TASK STATEMENT: Output each entry that follows exactly. Images stay out.

-- DATA EXCERPTS follows --

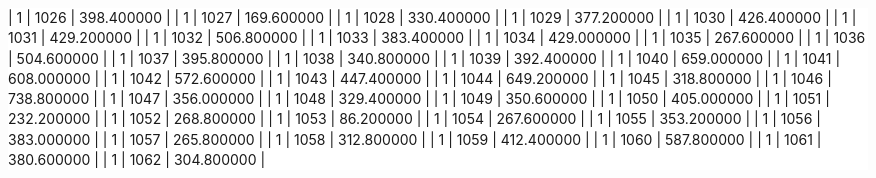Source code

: |   1 |             1026 |  398.400000 |
|   1 |             1027 |  169.600000 |
|   1 |             1028 |  330.400000 |
|   1 |             1029 |  377.200000 |
|   1 |             1030 |  426.400000 |
|   1 |             1031 |  429.200000 |
|   1 |             1032 |  506.800000 |
|   1 |             1033 |  383.400000 |
|   1 |             1034 |  429.000000 |
|   1 |             1035 |  267.600000 |
|   1 |             1036 |  504.600000 |
|   1 |             1037 |  395.800000 |
|   1 |             1038 |  340.800000 |
|   1 |             1039 |  392.400000 |
|   1 |             1040 |  659.000000 |
|   1 |             1041 |  608.000000 |
|   1 |             1042 |  572.600000 |
|   1 |             1043 |  447.400000 |
|   1 |             1044 |  649.200000 |
|   1 |             1045 |  318.800000 |
|   1 |             1046 |  738.800000 |
|   1 |             1047 |  356.000000 |
|   1 |             1048 |  329.400000 |
|   1 |             1049 |  350.600000 |
|   1 |             1050 |  405.000000 |
|   1 |             1051 |  232.200000 |
|   1 |             1052 |  268.800000 |
|   1 |             1053 |   86.200000 |
|   1 |             1054 |  267.600000 |
|   1 |             1055 |  353.200000 |
|   1 |             1056 |  383.000000 |
|   1 |             1057 |  265.800000 |
|   1 |             1058 |  312.800000 |
|   1 |             1059 |  412.400000 |
|   1 |             1060 |  587.800000 |
|   1 |             1061 |  380.600000 |
|   1 |             1062 |  304.800000 |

-- DATA EXCERPTS concluded --

SOLVED PROBLEM:
Source code

: |   1 |             1026 |  398.400000 |
|   1 |             1027 |  169.600000 |
|   1 |             1028 |  330.400000 |
|   1 |             1029 |  377.200000 |
|   1 |             1030 |  426.400000 |
|   1 |             1031 |  429.200000 |
|   1 |             1032 |  506.800000 |
|   1 |             1033 |  383.400000 |
|   1 |             1034 |  429.000000 |
|   1 |             1035 |  267.600000 |
|   1 |             1036 |  504.600000 |
|   1 |             1037 |  395.800000 |
|   1 |             1038 |  340.800000 |
|   1 |             1039 |  392.400000 |
|   1 |             1040 |  659.000000 |
|   1 |             1041 |  608.000000 |
|   1 |             1042 |  572.600000 |
|   1 |             1043 |  447.400000 |
|   1 |             1044 |  649.200000 |
|   1 |             1045 |  318.800000 |
|   1 |             1046 |  738.800000 |
|   1 |             1047 |  356.000000 |
|   1 |             1048 |  329.400000 |
|   1 |             1049 |  350.600000 |
|   1 |             1050 |  405.000000 |
|   1 |             1051 |  232.200000 |
|   1 |             1052 |  268.800000 |
|   1 |             1053 |   86.200000 |
|   1 |             1054 |  267.600000 |
|   1 |             1055 |  353.200000 |
|   1 |             1056 |  383.000000 |
|   1 |             1057 |  265.800000 |
|   1 |             1058 |  312.800000 |
|   1 |             1059 |  412.400000 |
|   1 |             1060 |  587.800000 |
|   1 |             1061 |  380.600000 |
|   1 |             1062 |  304.800000 |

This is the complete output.